IoT devices can detect anomalies in data and its interconnected system with advanced data visualisation techniques. The traffic inflow and outflow can be monitored which lead to better defence technique against breaches as autonomous systems evolve after implementation. Visualisation is indispensable to depict all devices/sensors that are most indicative of a pending failure points and more interconnected sustainable systems. The consumerisation of IoT devices with advance small but powerful computation devices with miniature sensors is the way to mass adoption as a paradigm shift for brimming device intelligence. IoT devices enable to make tailored data-based decisions satisfying quality of service metrics such as security, cost, service time, energy, autonomy, consumption, accuracy, reliability, and availability.

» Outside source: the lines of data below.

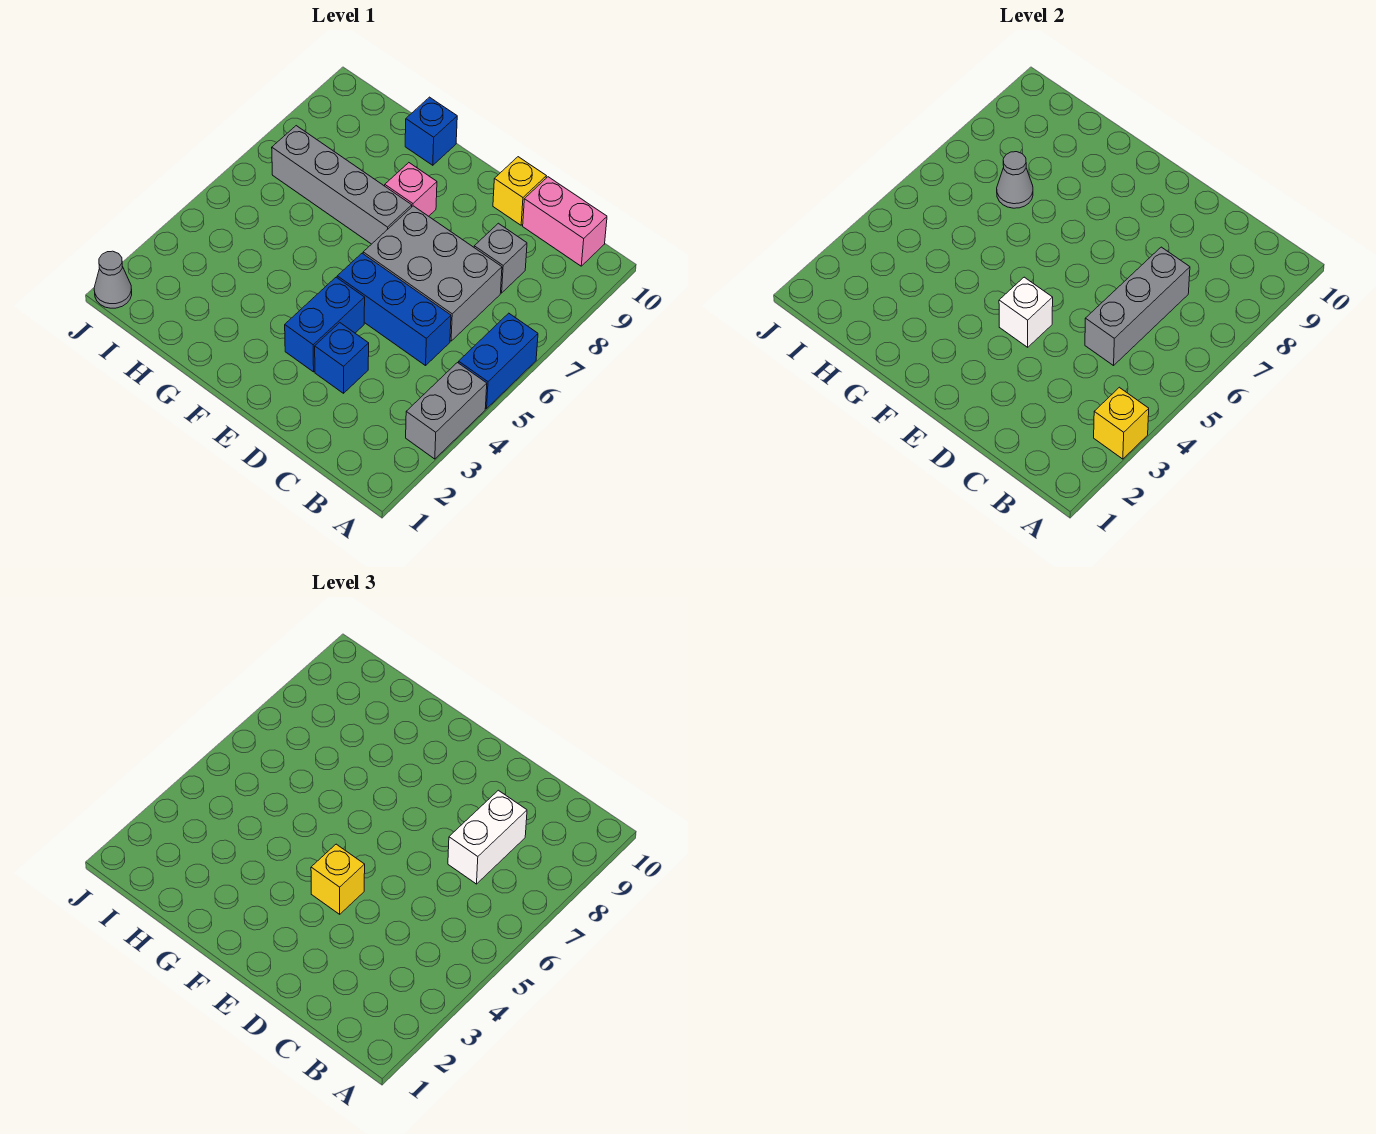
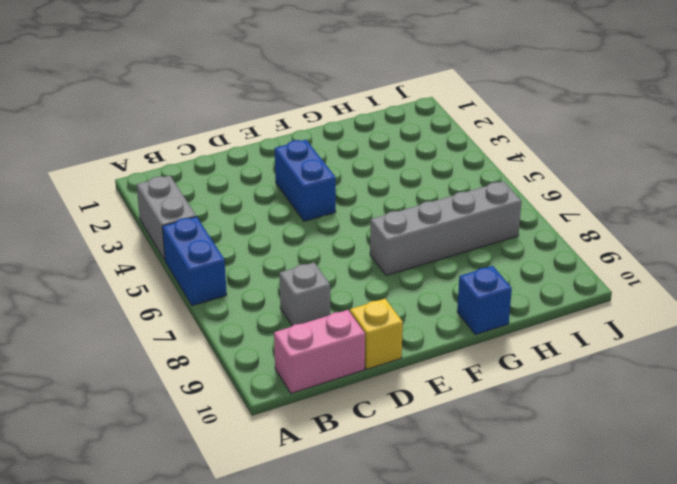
none -> blue 1x3 brick [337,253,451,366]
none -> grey 2x3 brick [363,206,502,341]
none -> blue 1x1 brick [315,323,369,393]

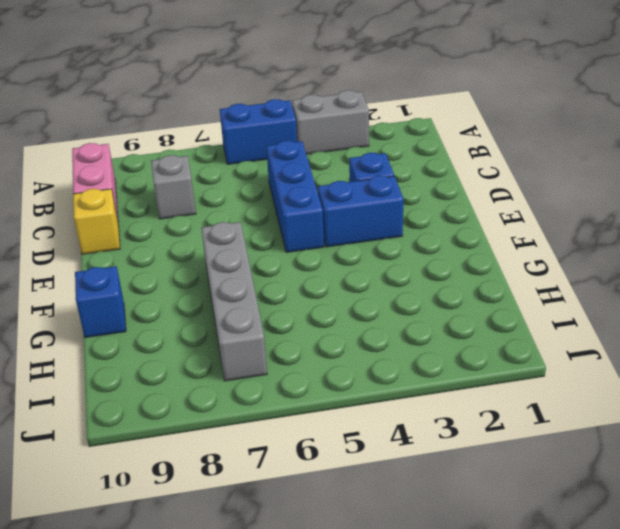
none -> grey 2x3 brick [363,206,502,341]
none -> pink 1x1 brick [385,163,437,216]
none -> grey 1x1 cone [94,251,132,308]

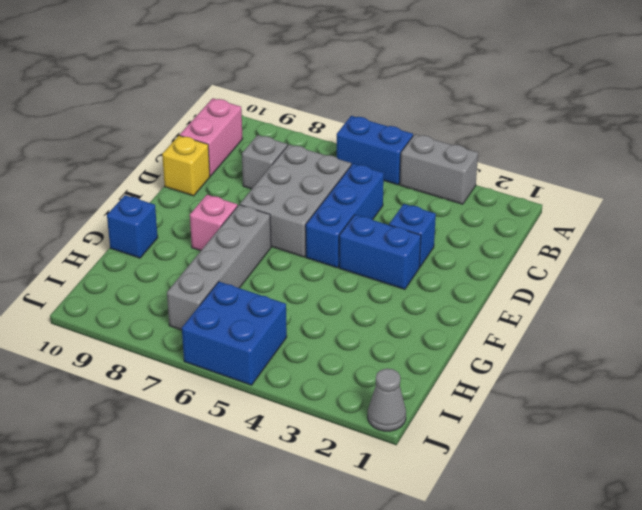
blue 2x2 brick [182,282,287,385] -> none
none -> yellow 1x1 brick [1094,387,1149,459]
none -> grey 1x3 brick [1085,247,1190,366]
none -> white 1x1 brick [999,277,1053,347]

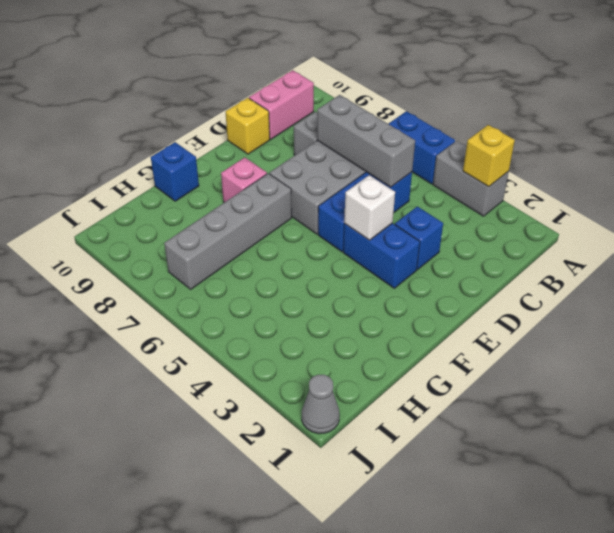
none -> grey 1x1 cone [997,152,1033,208]
none -> white 1x2 brick [448,790,527,884]
none -> yellow 1x1 brick [311,844,365,914]

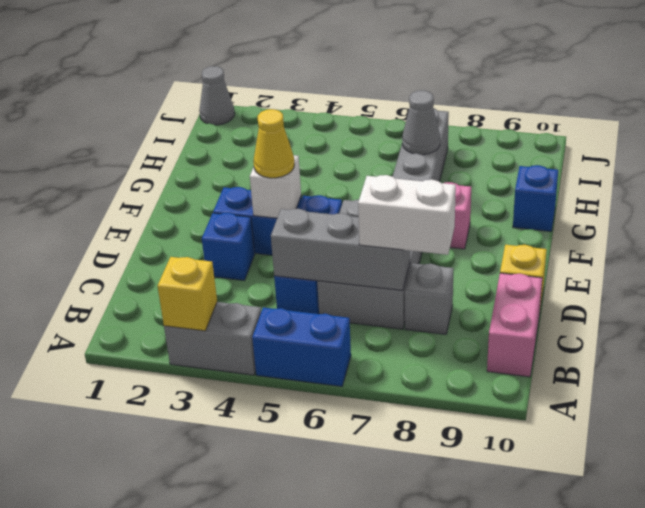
yellow 1x1 cone [253,109,294,178] -> yellow 1x1 brick [311,844,365,914]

6 Conclusion Limitation and Future Scope

Smart urbanisation needs efficient services to improve the quality of services. This requires a platform which redefining the traditional urban process parameters. However, this activity requires a collection of large amounts of data for better planning and development by exploiting the merits of IoT systems. This study deals with the challenges faced in the implementation of IoT systems that later prioritised as per their weight using the TOPSIS approach. This study opens up direction and actuates conducting empirical research to quantify the challenges. The identified challenges can further be evaluated other MCDM techniques like AHP, ANP, ISM, and DEMATEL under fuzzy environment and result can be compared. A case-based validation may further improve the findings. Smart cities using IoT do have their challenges and implementation nightmare like data security, AI fuelled autonomy, and mesh interconnection. Implementation of IoT requires a high degree of knowledge of designing and developing IoT and deep consideration of the C points.